**DATASET RECORDS**:
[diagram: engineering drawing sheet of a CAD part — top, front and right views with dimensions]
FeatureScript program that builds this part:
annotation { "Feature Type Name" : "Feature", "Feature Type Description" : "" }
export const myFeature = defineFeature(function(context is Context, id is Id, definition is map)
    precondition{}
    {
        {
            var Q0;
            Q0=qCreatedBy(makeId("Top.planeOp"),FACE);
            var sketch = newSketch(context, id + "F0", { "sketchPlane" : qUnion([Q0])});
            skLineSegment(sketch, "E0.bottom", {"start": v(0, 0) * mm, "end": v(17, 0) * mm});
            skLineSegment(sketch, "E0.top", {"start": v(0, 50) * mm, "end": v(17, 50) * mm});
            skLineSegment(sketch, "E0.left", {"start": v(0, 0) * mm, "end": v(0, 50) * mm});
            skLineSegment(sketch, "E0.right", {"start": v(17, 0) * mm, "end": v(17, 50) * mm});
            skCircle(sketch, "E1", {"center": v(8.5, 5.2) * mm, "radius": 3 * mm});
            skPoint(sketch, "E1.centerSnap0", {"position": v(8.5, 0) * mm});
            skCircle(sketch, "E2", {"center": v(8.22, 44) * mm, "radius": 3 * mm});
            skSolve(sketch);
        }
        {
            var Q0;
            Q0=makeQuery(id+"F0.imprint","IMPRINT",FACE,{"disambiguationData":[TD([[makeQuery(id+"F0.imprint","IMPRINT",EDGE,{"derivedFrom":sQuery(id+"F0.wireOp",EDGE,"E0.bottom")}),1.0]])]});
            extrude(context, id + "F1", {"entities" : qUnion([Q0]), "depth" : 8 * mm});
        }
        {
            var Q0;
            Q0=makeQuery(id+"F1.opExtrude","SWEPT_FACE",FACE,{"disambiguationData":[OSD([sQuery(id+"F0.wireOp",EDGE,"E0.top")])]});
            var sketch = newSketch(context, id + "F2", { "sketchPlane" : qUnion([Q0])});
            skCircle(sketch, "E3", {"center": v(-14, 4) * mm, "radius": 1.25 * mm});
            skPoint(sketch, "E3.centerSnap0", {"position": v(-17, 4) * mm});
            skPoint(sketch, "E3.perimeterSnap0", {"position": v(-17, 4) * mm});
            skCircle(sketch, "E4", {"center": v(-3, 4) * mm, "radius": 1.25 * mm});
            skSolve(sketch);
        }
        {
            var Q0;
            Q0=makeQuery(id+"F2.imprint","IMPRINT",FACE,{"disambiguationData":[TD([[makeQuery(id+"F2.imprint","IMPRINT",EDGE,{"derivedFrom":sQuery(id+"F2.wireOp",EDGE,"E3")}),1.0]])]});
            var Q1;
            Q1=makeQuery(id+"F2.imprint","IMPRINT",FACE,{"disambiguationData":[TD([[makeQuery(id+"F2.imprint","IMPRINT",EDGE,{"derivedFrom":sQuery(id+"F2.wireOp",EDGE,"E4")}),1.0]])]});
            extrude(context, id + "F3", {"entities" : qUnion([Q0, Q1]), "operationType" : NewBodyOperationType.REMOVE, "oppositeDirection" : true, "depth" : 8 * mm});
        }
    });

**WHAT YOU NEED TO DO**:
Recast the rows above as a JSON list of strings, one string per line, with blank lines omitted.

**SOLUTION BELOW**:
[
  "[diagram: engineering drawing sheet of a CAD part — top, front and right views with dimensions]",
  "FeatureScript program that builds this part:",
  "annotation { \"Feature Type Name\" : \"Feature\", \"Feature Type Description\" : \"\" }",
  "export const myFeature = defineFeature(function(context is Context, id is Id, definition is map)",
  "    precondition{}",
  "    {",
  "        {",
  "            var Q0;",
  "            Q0=qCreatedBy(makeId(\"Top.planeOp\"),FACE);",
  "            var sketch = newSketch(context, id + \"F0\", { \"sketchPlane\" : qUnion([Q0])});",
  "            skLineSegment(sketch, \"E0.bottom\", {\"start\": v(0, 0) * mm, \"end\": v(17, 0) * mm});",
  "            skLineSegment(sketch, \"E0.top\", {\"start\": v(0, 50) * mm, \"end\": v(17, 50) * mm});",
  "            skLineSegment(sketch, \"E0.left\", {\"start\": v(0, 0) * mm, \"end\": v(0, 50) * mm});",
  "            skLineSegment(sketch, \"E0.right\", {\"start\": v(17, 0) * mm, \"end\": v(17, 50) * mm});",
  "            skCircle(sketch, \"E1\", {\"center\": v(8.5, 5.2) * mm, \"radius\": 3 * mm});",
  "            skPoint(sketch, \"E1.centerSnap0\", {\"position\": v(8.5, 0) * mm});",
  "            skCircle(sketch, \"E2\", {\"center\": v(8.22, 44) * mm, \"radius\": 3 * mm});",
  "            skSolve(sketch);",
  "        }",
  "        {",
  "            var Q0;",
  "            Q0=makeQuery(id+\"F0.imprint\",\"IMPRINT\",FACE,{\"disambiguationData\":[TD([[makeQuery(id+\"F0.imprint\",\"IMPRINT\",EDGE,{\"derivedFrom\":sQuery(id+\"F0.wireOp\",EDGE,\"E0.bottom\")}),1.0]])]});",
  "            extrude(context, id + \"F1\", {\"entities\" : qUnion([Q0]), \"depth\" : 8 * mm});",
  "        }",
  "        {",
  "            var Q0;",
  "            Q0=makeQuery(id+\"F1.opExtrude\",\"SWEPT_FACE\",FACE,{\"disambiguationData\":[OSD([sQuery(id+\"F0.wireOp\",EDGE,\"E0.top\")])]});",
  "            var sketch = newSketch(context, id + \"F2\", { \"sketchPlane\" : qUnion([Q0])});",
  "            skCircle(sketch, \"E3\", {\"center\": v(-14, 4) * mm, \"radius\": 1.25 * mm});",
  "            skPoint(sketch, \"E3.centerSnap0\", {\"position\": v(-17, 4) * mm});",
  "            skPoint(sketch, \"E3.perimeterSnap0\", {\"position\": v(-17, 4) * mm});",
  "            skCircle(sketch, \"E4\", {\"center\": v(-3, 4) * mm, \"radius\": 1.25 * mm});",
  "            skSolve(sketch);",
  "        }",
  "        {",
  "            var Q0;",
  "            Q0=makeQuery(id+\"F2.imprint\",\"IMPRINT\",FACE,{\"disambiguationData\":[TD([[makeQuery(id+\"F2.imprint\",\"IMPRINT\",EDGE,{\"derivedFrom\":sQuery(id+\"F2.wireOp\",EDGE,\"E3\")}),1.0]])]});",
  "            var Q1;",
  "            Q1=makeQuery(id+\"F2.imprint\",\"IMPRINT\",FACE,{\"disambiguationData\":[TD([[makeQuery(id+\"F2.imprint\",\"IMPRINT\",EDGE,{\"derivedFrom\":sQuery(id+\"F2.wireOp\",EDGE,\"E4\")}),1.0]])]});",
  "            extrude(context, id + \"F3\", {\"entities\" : qUnion([Q0, Q1]), \"operationType\" : NewBodyOperationType.REMOVE, \"oppositeDirection\" : true, \"depth\" : 8 * mm});",
  "        }",
  "    });"
]